**Data excerpts:**
--------------------

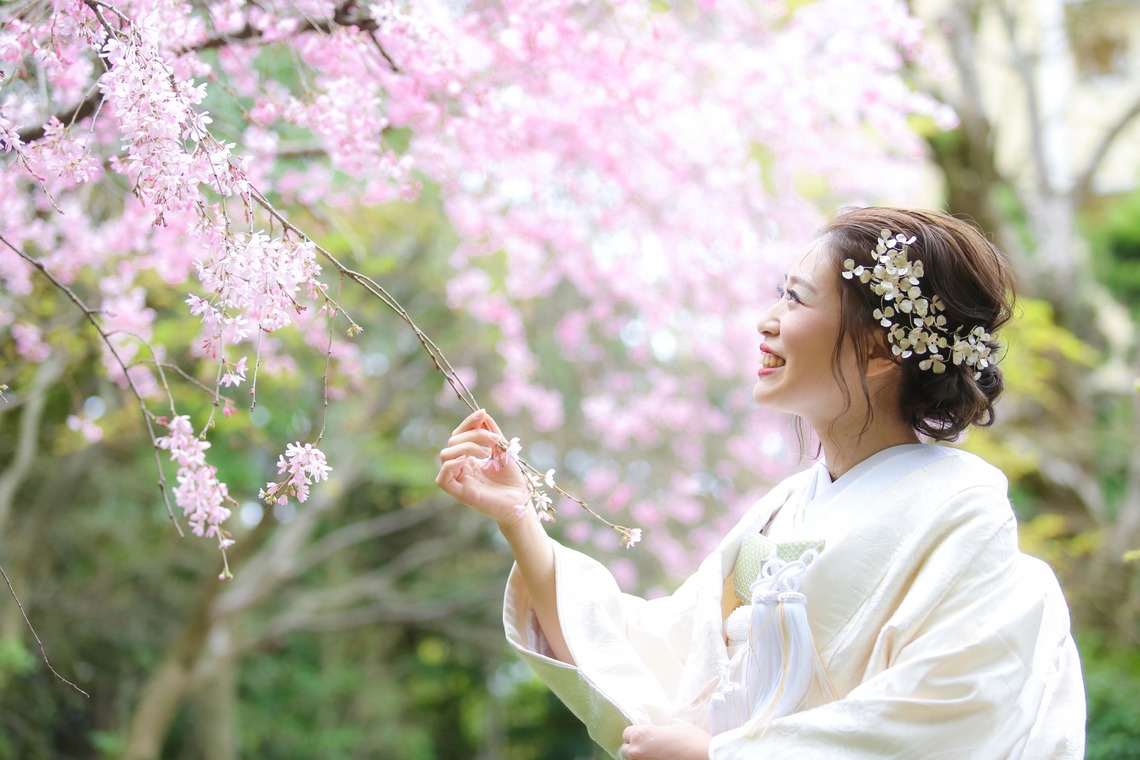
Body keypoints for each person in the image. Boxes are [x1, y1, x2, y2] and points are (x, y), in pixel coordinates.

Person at [435, 207, 1086, 759]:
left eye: (796, 299)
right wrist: (519, 518)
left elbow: (950, 715)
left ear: (879, 350)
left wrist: (722, 755)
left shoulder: (961, 510)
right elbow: (661, 659)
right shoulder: (782, 511)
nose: (766, 320)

--------------------

A word-for-word retyping of every record is required, without the pictures.

Body keypoints for each person in the image. Boxes are [x1, y1, x2, y2] and points are (x, y), in pixel coordinates.

Person at [435, 207, 1086, 759]:
left eye: (796, 299)
right wrist: (519, 518)
left elbow: (950, 715)
left ear: (879, 350)
left wrist: (722, 755)
left shoulder: (961, 510)
right elbow: (661, 659)
right shoulder: (782, 511)
nose: (766, 320)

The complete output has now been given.